Collect at least 5 measurements before improving a workflow — distinguish common-cause variation (inherent) from special-cause variation (fixable)
Collect at least five measurements of a workflow before attempting to improve it, to distinguish common-cause variation (inherent system fluctuation) from special-cause variation (identifiable disruptions).
Why This Is a Rule
W. Edwards Deming and Walter Shewhart identified two fundamentally different types of process variation that require opposite responses. Common-cause variation is inherent system fluctuation — the natural range of outcomes a stable process produces. Your commute varies between 25-35 minutes due to normal traffic patterns. Special-cause variation is identifiable disruption — a specific, assignable event that pushes the process outside its normal range. Your commute takes 90 minutes because of an accident.
The critical insight is that these two types of variation require opposite interventions. Common-cause variation is reduced by changing the system itself (move closer to work, change your route). Special-cause variation is addressed by removing the specific cause (accident cleanup). Treating common-cause as special-cause (investigating why today's commute was 33 minutes instead of 28) wastes effort chasing noise. Treating special-cause as common-cause (redesigning the whole workflow because one execution was disrupted by a power outage) wastes effort fixing what isn't broken.

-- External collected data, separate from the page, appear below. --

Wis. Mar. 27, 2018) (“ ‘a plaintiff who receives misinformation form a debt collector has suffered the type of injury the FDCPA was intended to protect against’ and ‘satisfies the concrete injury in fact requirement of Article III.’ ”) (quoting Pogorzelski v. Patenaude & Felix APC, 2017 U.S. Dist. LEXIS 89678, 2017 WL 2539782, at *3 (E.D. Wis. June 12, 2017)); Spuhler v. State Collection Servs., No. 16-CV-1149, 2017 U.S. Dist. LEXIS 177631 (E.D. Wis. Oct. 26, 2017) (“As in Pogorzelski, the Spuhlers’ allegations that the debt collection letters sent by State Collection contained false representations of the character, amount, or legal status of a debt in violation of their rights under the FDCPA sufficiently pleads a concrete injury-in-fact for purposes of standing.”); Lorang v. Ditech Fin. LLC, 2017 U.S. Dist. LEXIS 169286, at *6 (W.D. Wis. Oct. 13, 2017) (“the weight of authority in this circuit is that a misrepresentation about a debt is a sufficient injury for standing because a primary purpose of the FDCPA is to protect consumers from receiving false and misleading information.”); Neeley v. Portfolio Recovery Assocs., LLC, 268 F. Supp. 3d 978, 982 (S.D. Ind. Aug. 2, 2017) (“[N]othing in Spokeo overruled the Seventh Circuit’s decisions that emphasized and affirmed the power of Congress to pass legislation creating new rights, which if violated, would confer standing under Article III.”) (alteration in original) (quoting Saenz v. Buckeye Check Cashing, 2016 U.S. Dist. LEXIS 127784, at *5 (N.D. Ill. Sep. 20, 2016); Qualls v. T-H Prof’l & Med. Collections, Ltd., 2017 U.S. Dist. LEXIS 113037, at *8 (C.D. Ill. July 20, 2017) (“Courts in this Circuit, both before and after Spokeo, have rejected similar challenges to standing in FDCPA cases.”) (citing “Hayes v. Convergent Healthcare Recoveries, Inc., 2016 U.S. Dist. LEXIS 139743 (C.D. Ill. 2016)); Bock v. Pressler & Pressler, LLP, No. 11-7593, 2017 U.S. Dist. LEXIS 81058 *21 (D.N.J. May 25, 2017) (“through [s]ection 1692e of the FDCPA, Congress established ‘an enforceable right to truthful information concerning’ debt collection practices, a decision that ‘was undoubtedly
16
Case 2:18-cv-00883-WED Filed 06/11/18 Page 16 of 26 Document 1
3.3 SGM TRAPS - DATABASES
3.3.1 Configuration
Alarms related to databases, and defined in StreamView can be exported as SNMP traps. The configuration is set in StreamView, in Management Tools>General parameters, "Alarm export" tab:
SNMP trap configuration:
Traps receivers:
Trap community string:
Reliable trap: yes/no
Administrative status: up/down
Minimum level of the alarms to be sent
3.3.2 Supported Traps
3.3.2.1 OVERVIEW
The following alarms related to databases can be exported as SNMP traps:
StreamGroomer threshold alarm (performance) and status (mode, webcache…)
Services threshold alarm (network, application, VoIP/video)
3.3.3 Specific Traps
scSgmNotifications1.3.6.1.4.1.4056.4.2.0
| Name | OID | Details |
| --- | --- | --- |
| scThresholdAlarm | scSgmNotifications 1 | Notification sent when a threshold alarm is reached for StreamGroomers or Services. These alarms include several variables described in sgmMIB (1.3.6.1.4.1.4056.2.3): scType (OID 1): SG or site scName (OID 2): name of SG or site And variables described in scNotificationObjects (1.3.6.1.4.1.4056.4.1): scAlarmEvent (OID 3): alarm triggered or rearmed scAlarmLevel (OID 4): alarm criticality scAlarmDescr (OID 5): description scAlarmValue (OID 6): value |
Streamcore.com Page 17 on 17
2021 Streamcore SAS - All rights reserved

Five measurements is the minimum sample that reveals the process's natural range. With fewer than five data points, you can't distinguish normal variation from an anomaly. A single slow execution could be common-cause (the process is sometimes slow) or special-cause (something specific went wrong this time). Five measurements show you the baseline so you can tell the difference.
When This Fires
- Before attempting to improve any workflow — ensure you have enough data to distinguish variation types
- When a single bad execution makes you want to redesign the whole process
- When a workflow's performance seems inconsistent and you're not sure if that's normal
- Complements Measure actual elapsed time over 3-4 cycles before optimizing — felt difficulty systematically misidentifies bottlenecks (measure before optimizing) with the specific statistical reasoning for the measurement threshold
Common Failure Mode
Reacting to single data points: one bad workflow execution triggers a redesign. This is Deming's "tampering" — adjusting a stable process in response to common-cause variation, which actually increases variation rather than reducing it. The single bad execution may have been well within the process's normal range. Without baseline measurements, you can't know.
The Protocol
(1) Before improving any workflow, collect at least 5 measurements of its key metric (elapsed time, error rate, output quality). (2) Calculate the range: what's the highest and lowest measurement? This is your process's natural variation band. (3) For future executions, ask: "Is this measurement inside or outside the natural range?" Inside → common-cause variation. Don't react to individual data points; improve the system if the whole range is unacceptable. Outside → special-cause variation. Investigate what specific event caused this outlier and remove it. (4) Only redesign the workflow when the entire common-cause range is unacceptable — meaning even the best executions don't meet your standard. (5) After any improvement, collect 5 new measurements to establish the new baseline. Don't assume the improvement worked — verify it statistically.